• [Complete the following]:
[a] Answer these questions using the family history.
(i) Who commanded the Pennsylvania militiamen who attacked the mission at Gnadenhutten?
(ii) Where were the captured men and women held overnight?
(iii) What did the McQueens develop toward the indigenous people living on the land they wanted?
[b] Extend the family history beyond its final sentence.

• [Text block]:
While we celebrate our thanksgiving and feel all proud and smug about being American’s, well maybe not so much these days, most folks try to forget that the country we live in today came at a very great cost to those who had settled here long before the first European arrived.
I can claim many ancestors on my mother’s side of the family, and a few on my father’s, who were what we considers ‘frontiers folk.’ They hacked, literally and figuratively, their way across this country building new lives for themselves many times over in the wilderness that once was. Along the way they also hacked down a few of the first settlers who were in their way.
One of those frontier families were the McQueens, who in the course of their years as settlers had developed a keen and decisive hatred for the indigenous people who were living on the land they wanted. This hatred no doubt was fueled by all the killing that occurred on both sides of the fence – as one wanted to keep the land that was theirs to begin with, and the other wanted to take it from them, rightly or wrongly, the large majority of frontier folk didn’t much care.
In March of 1782, a group of Pennsylvania militiamen under the command of Captain David Williamson attacked the Moravian Church mission at Gnadenhutten consisting of Christian Indians. Because of ‘evidence’ that was most likely planted by the Shawnee, they believed that they were revenging for the deaths and kidnappings of several white settlers that had occurred in the area earlier. However, the Delaware had only recently arrived back at their village to forage for food and had had nothing whatsoever to do with the earlier killings and kidnappings.
Accusing the Delaware of the attack on the Pennsylvania settlements, the soldiers rounded them up and placed the men and women in separate buildings in the abandoned village overnight. There was a council of war held by the militiamen, with a few voicing their distress at the idea of murdering all the prisoners as punishment, but their voices were not heard as the majority vote was to execute their captives the following morning. One of the men who was not keen on the idea was my ancestor George Brown, a brother-in-law to Thomas McQueen (an ancestral uncle) who was all for the decision to put them to death. George, a minster at the time, had more compassion and did not feel that death to all the Delaware prisoners was a proper punishment for their supposed crime.

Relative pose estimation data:

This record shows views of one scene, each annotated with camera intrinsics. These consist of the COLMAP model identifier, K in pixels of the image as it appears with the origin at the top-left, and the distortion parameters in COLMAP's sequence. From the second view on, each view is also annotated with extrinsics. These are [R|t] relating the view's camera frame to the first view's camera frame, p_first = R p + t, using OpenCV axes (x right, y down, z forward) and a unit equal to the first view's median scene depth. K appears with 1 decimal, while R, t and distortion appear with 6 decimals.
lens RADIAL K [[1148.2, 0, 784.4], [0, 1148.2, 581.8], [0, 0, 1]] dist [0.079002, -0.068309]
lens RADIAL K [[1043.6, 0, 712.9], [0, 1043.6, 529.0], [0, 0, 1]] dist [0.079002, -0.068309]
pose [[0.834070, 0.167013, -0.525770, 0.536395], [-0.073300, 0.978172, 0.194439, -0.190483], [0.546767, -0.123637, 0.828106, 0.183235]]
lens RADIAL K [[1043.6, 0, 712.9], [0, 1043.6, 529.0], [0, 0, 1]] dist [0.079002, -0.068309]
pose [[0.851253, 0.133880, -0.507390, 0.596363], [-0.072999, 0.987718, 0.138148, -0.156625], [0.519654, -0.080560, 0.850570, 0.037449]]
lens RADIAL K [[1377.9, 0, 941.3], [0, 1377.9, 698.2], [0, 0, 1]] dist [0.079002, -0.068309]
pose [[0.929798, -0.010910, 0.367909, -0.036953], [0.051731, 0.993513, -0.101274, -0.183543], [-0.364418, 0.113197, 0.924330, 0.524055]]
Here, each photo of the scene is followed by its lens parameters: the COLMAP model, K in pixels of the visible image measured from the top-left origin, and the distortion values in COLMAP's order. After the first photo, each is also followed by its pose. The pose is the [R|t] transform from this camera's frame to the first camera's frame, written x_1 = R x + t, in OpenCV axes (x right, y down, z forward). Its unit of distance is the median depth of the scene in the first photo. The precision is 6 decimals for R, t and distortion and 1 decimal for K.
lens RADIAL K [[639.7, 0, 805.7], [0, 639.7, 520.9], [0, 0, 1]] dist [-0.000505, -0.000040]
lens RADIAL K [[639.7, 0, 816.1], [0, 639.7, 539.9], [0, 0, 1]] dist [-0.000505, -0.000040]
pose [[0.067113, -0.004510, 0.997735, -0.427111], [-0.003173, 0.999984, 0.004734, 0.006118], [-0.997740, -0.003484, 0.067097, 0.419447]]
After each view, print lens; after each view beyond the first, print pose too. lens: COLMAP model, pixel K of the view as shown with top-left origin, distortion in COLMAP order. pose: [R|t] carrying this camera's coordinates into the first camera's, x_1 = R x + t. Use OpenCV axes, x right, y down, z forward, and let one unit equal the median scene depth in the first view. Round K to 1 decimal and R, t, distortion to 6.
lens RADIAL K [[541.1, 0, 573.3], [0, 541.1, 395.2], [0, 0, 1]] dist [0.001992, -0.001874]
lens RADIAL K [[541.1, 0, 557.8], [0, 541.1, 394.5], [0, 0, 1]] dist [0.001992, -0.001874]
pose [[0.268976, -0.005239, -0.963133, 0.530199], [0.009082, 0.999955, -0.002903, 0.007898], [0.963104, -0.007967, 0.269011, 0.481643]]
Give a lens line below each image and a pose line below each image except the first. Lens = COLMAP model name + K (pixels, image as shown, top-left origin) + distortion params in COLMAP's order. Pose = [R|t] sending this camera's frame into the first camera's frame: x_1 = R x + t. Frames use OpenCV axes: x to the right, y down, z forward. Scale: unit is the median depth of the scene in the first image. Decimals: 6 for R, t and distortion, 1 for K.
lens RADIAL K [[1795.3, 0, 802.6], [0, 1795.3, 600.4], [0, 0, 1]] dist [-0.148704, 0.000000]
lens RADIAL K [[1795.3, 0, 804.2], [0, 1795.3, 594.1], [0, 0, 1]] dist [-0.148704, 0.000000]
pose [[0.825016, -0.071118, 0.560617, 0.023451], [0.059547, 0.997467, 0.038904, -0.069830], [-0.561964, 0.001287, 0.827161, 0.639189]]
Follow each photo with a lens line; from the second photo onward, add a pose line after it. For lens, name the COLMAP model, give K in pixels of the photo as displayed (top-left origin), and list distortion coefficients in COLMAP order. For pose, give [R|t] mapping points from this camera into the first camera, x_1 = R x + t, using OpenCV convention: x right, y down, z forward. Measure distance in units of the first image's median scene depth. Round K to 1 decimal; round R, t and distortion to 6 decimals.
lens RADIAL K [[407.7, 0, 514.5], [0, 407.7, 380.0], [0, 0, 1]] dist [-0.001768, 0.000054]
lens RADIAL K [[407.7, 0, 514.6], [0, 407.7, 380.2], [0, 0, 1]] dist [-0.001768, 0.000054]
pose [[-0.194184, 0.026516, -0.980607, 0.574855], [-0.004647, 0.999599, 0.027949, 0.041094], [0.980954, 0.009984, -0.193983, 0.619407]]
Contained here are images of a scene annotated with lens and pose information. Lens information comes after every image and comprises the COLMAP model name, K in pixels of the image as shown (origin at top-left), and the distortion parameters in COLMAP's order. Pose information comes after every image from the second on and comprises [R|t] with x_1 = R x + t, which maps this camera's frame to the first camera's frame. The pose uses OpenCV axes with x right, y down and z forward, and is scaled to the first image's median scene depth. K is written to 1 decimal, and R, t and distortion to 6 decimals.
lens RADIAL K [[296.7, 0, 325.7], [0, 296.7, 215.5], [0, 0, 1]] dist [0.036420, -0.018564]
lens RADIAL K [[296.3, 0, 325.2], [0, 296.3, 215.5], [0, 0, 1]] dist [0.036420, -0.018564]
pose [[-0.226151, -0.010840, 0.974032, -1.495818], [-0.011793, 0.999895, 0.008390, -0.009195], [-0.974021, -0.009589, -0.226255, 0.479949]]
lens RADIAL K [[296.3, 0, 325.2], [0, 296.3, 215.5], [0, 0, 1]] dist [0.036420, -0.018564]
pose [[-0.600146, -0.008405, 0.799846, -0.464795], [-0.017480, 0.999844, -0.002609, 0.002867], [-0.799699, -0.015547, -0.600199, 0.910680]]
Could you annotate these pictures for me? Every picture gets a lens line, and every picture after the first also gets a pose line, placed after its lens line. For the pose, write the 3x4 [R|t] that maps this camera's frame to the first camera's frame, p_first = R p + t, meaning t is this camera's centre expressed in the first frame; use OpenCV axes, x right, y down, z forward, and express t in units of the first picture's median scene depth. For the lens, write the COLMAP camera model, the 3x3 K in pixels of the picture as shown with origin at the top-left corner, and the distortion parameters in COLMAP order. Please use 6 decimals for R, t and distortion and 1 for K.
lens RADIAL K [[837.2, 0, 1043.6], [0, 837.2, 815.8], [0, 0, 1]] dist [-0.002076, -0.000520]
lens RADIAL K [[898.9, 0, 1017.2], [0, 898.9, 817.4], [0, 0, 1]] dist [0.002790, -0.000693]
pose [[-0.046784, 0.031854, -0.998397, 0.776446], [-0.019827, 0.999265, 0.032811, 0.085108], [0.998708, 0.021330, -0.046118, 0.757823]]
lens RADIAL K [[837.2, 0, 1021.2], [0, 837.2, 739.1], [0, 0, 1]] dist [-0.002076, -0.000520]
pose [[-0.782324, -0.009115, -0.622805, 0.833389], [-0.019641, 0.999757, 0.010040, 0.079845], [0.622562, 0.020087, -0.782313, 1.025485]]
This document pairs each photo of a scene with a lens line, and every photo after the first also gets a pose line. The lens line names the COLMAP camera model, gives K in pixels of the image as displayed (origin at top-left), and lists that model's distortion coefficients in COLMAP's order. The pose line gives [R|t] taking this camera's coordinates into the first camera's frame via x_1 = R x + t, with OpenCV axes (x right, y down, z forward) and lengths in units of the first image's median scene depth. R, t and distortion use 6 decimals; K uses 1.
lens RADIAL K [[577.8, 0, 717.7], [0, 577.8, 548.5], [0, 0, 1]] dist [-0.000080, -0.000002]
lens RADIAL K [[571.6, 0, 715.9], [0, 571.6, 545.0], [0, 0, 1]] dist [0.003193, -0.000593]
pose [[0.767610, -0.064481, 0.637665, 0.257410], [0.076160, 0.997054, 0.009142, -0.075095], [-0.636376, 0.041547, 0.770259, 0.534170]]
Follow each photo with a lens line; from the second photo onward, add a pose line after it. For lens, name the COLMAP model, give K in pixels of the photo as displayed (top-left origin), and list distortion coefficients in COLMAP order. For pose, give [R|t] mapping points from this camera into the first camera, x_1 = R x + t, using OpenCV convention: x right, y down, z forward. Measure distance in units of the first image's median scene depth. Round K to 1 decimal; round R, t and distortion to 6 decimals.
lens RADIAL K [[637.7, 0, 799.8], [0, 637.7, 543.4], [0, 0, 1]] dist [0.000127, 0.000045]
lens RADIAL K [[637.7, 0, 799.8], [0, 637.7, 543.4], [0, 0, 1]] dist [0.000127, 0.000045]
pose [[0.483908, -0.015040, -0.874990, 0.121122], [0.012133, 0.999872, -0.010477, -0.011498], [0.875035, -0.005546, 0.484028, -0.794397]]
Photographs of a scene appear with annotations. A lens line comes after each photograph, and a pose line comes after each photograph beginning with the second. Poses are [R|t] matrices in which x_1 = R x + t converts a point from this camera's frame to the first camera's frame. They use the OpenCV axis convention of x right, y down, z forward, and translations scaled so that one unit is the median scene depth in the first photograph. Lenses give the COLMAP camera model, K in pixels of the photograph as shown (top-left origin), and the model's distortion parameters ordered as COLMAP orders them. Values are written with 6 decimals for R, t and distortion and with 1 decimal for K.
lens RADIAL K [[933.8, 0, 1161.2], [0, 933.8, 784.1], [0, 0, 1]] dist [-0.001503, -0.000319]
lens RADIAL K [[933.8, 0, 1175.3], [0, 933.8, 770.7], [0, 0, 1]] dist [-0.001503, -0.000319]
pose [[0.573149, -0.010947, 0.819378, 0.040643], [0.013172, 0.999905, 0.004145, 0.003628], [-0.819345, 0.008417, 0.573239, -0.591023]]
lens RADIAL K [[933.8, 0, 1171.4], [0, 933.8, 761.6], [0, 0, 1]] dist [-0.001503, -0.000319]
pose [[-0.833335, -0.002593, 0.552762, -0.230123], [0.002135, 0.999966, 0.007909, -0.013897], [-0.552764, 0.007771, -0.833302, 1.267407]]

• [Outputs in order]:
[a]
(i) Captain David Williamson
(ii) In separate buildings in the abandoned village
(iii) A keen and decisive hatred

[b]
Informed of their impending deaths, the accused spent the night praying and singing hymns. The next morning the soldiers dragged the prisoners in pairs by the ropes around their necks to a slaughter house where they were knocked down with a cooper’s mallet and then scalped and murdered all 28 men, 29 women, and 39 children. There were only two survivors left to tell the story.
Folks who didn’t live in the frontier were appalled and horrified at the massacre, those living on the frontier mostly felt the Indians got what they deserved, and there was even talk of mounting another invasion against the Indians. The result of this massacre was more Indian reprisals and raids, fueling more hatred of the ‘red-skinned’ enemies. Eventually all this activity led to Crawford’s campaign. (Both George Brown and all the McQueen boys were involved in the Crawford campaign, in fact George had his own company. More on this in another installment.)
This is not the first occurrence of ancestors of mine murdering Indians, although it is probably close to the last. Of course the Indians got their licks in, as I have surprising number of ancestors who died under the blade, arrow or bullet of ‘the enemy’ too. I harbor no resentment. Even though it was never officially declared, the European invaders were always at war in one way or another with the people who were on this continent first, and sadly we won. Too bad we couldn’t have shown our better quality.
Metes and Bounds I: Dugal McQueen and Some Descendants, by Donna Hechler. Wyandotte, OK, The Gregath Publishing Company: 1999.